Content starts

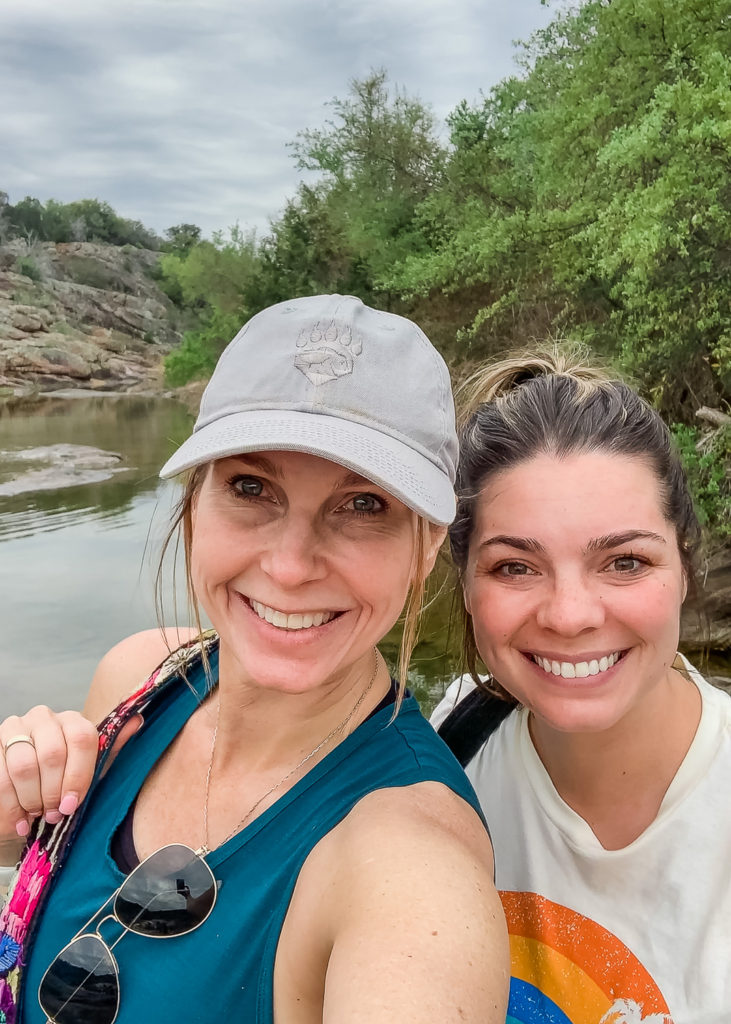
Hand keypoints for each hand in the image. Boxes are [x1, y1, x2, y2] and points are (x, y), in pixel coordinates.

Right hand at [0, 706, 141, 845]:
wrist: (24, 799)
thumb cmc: (61, 785)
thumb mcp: (90, 772)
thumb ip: (110, 749)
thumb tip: (138, 721)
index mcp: (72, 720)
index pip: (82, 738)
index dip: (78, 776)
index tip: (73, 804)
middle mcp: (43, 717)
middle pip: (53, 753)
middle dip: (53, 792)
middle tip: (54, 814)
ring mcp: (14, 727)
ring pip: (24, 765)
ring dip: (31, 799)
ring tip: (36, 815)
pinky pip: (1, 777)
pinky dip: (11, 805)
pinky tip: (19, 820)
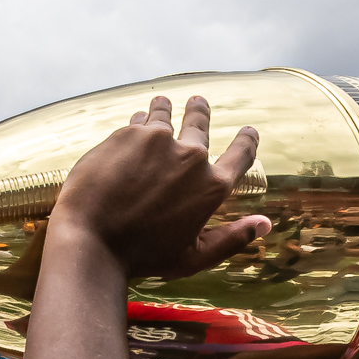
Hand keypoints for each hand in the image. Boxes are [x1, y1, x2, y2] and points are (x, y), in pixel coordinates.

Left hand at [47, 94, 267, 281]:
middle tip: (198, 102)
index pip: (241, 155)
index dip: (247, 141)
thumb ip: (232, 238)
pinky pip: (138, 121)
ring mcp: (159, 140)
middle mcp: (191, 157)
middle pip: (200, 122)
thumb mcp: (194, 257)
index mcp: (212, 186)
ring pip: (165, 112)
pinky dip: (139, 122)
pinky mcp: (128, 133)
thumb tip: (265, 223)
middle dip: (200, 110)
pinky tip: (135, 124)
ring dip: (165, 107)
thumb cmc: (143, 257)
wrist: (92, 241)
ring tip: (162, 103)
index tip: (248, 131)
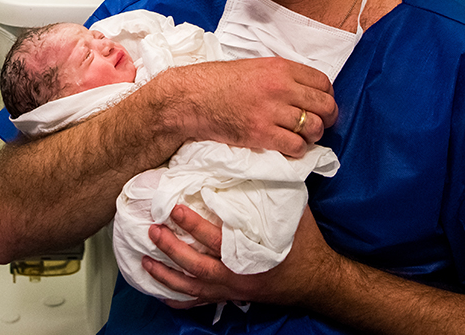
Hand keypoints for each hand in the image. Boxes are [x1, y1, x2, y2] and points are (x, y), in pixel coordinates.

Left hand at [142, 204, 335, 308]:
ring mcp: (231, 291)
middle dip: (171, 249)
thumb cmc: (304, 243)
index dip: (192, 224)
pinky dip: (179, 300)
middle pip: (196, 265)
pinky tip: (161, 293)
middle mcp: (237, 276)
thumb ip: (270, 192)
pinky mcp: (230, 298)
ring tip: (146, 260)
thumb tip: (256, 161)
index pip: (214, 239)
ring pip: (192, 287)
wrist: (318, 280)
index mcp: (250, 253)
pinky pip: (199, 302)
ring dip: (167, 275)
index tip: (174, 209)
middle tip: (152, 230)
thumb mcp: (293, 213)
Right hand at [150, 57, 337, 157]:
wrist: (192, 98)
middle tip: (318, 124)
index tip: (321, 105)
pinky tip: (289, 146)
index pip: (322, 82)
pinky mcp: (261, 134)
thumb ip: (281, 75)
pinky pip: (296, 146)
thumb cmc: (219, 82)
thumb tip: (305, 91)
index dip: (327, 96)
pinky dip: (298, 150)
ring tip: (302, 136)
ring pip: (314, 128)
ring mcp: (271, 112)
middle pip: (324, 106)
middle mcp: (280, 88)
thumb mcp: (254, 67)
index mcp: (280, 68)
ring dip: (313, 136)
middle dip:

Content ends

Work required:
Reproduce every record exactly; images stay out.

Answer space:
Hand keypoints for each hand in the image. Boxes are [x1, y1, x2, y2] and points are (x, y), in pixel coordinates.

Right hand at [0, 706, 141, 845]:
wrist: (24, 799)
thumb cmc: (61, 785)
thumb mcp: (90, 772)
thumb ip: (110, 749)
thumb tip: (138, 721)
index mcp: (72, 720)
index pip: (82, 738)
index dip: (78, 776)
index tip: (73, 804)
middle mcp: (43, 717)
middle pip: (53, 753)
middle dip: (53, 792)
middle tip: (54, 814)
ring mcp: (14, 727)
ring pip: (24, 765)
ring dip: (31, 799)
ring tip: (36, 815)
pinky pip: (1, 777)
pinky dip: (11, 805)
pinky tip: (19, 820)
Hand keypoints for each hand in the image. Boxes are [x1, y1, x2, y2] and points are (x, y), in pixel coordinates.

Left hand at [47, 94, 267, 281]:
middle tip: (198, 102)
index pip: (241, 155)
index dip: (247, 141)
thumb ip: (232, 238)
pinky pip: (138, 121)
ring mcp: (159, 140)
middle mcp: (191, 157)
middle pip: (200, 122)
thumb mcp: (194, 257)
index mcp: (212, 186)
ring pip: (165, 112)
pinky dip: (139, 122)
pinky mcp: (128, 133)
thumb tip: (265, 223)
middle dip: (200, 110)
pinky tip: (135, 124)
ring dip: (165, 107)
thumb cmc: (143, 257)
wrist: (92, 241)
ring tip: (162, 103)
index tip: (248, 131)
Hand keypoints for each hand in the image. Boxes are [x1, y1, x2, y2] and points are (x, y), in pixel coordinates.

Left hand at [142, 204, 335, 308]:
ring mcp: (231, 291)
middle dip: (171, 249)
thumb cmc: (304, 243)
index dip: (192, 224)
pinky dip: (179, 300)
middle pip: (196, 265)
pinky tip: (161, 293)
middle mcp: (237, 276)
thumb ip: (270, 192)
pinky mcp: (230, 298)
ring tip: (146, 260)
thumb tip: (256, 161)
index pip: (214, 239)
ring pip: (192, 287)
wrist: (318, 280)
index mcp: (250, 253)
pinky pip: (199, 302)
ring dip: (167, 275)
index tip: (174, 209)
middle tip: (152, 230)
thumb mcp: (293, 213)
Right hand at [150, 57, 337, 157]:
wrist: (192, 98)
middle tip: (318, 124)
index tip: (321, 105)
pinky tip: (289, 146)
index pip: (322, 82)
pinky mcp: (261, 134)
thumb ip: (281, 75)
pinky pip: (296, 146)
thumb cmc: (219, 82)
thumb tip: (305, 91)
index dip: (327, 96)
pinky dip: (298, 150)
ring tip: (302, 136)
ring pip: (314, 128)
ring mcp: (271, 112)
middle pip: (324, 106)
middle mcp: (280, 88)
thumb mcp: (254, 67)
index mcp: (280, 68)
ring dip: (313, 136)
middle dip:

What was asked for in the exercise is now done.